[Numpy-discussion] numpy ufuncs and COREPY - any info?
Charles R Harris
charlesr.harris at gmail.com
Mon May 25 10:51:26 EDT 2009
On Mon, May 25, 2009 at 4:59 AM, Andrew Friedley <afriedle at indiana.edu>wrote:
> For some reason the list seems to occasionally drop my messages...
>
> Francesc Alted wrote:
> > A Friday 22 May 2009 13:52:46 Andrew Friedley escrigué:
> >> I'm the student doing the project. I have a blog here, which contains
> >> some initial performance numbers for a couple test ufuncs I did:
> >>
> >> http://numcorepy.blogspot.com
>
> >> Another alternative we've talked about, and I (more and more likely) may
> >> look into is composing multiple operations together into a single ufunc.

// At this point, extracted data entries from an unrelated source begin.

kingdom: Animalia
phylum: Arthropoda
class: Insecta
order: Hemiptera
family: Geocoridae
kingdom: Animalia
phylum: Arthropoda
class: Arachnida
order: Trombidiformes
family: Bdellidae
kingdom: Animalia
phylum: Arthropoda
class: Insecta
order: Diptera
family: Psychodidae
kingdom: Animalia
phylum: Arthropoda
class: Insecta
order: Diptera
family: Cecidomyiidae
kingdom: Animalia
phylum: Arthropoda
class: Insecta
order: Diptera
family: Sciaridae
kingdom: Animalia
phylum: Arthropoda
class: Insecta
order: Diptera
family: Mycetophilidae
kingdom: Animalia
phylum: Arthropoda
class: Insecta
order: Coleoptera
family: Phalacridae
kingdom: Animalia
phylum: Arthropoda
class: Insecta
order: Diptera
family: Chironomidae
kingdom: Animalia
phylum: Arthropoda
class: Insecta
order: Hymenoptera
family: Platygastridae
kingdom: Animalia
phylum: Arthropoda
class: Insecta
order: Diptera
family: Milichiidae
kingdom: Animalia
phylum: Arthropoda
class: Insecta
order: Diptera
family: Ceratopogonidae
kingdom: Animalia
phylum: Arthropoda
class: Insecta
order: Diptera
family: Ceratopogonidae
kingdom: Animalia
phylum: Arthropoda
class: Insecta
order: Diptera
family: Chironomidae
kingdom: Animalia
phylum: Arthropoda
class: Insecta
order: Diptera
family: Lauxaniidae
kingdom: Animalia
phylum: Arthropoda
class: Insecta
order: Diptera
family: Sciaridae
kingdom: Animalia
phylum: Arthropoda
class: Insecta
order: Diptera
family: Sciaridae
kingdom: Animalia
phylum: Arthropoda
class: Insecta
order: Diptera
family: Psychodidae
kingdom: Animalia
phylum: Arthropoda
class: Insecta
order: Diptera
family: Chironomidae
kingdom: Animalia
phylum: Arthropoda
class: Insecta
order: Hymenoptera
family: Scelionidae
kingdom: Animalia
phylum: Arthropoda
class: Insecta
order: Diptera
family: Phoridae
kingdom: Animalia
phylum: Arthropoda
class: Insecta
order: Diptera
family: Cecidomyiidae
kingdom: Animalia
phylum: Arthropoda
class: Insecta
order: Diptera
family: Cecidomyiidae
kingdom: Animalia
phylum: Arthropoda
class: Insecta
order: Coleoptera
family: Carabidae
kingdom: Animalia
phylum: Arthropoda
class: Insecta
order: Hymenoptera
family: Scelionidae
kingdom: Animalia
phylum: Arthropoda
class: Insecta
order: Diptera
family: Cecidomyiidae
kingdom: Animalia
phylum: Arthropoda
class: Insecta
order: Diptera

> >> Again the main idea being that memory accesses can be
> reduced/eliminated.
> >
> > IMHO, composing multiple operations together is the most promising venue
> for
> > leveraging current multicore systems.
>
> Agreed -- our concern when considering for the project was to keep the
> scope reasonable so I can complete it in the GSoC timeframe. If I have
> time I'll definitely be looking into this over the summer; if not later.
>
> > Another interesting approach is to implement costly operations (from the
> point
> > of view of CPU resources), namely, transcendental functions like sin, cos
> or
> > tan, but also others like sqrt or pow) in a parallel way. If besides,
> you can
> > combine this with vectorized versions of them (by using the well spread
> SSE2
> > instruction set, see [1] for an example), then you would be able to
> achieve
> > really good results for sure (at least Intel did with its VML library ;)
> >
> > [1] http://gruntthepeon.free.fr/ssemath/
>
> I've seen that page before. Using another source [1] I came up with a
> quick/dirty cos ufunc. Performance is crazy good compared to NumPy
> (100x); see the latest post on my blog for a little more info. I'll
> look at the source myself when I get time again, but is NumPy using a
> Python-based cos function, a C implementation, or something else? As I
> wrote in my blog, the performance gain is almost too good to believe.
>
Numpy uses the C library version. If long double and float aren't available
the double version is used with number conversions, but that shouldn't give
a factor of 100x. Something else is going on.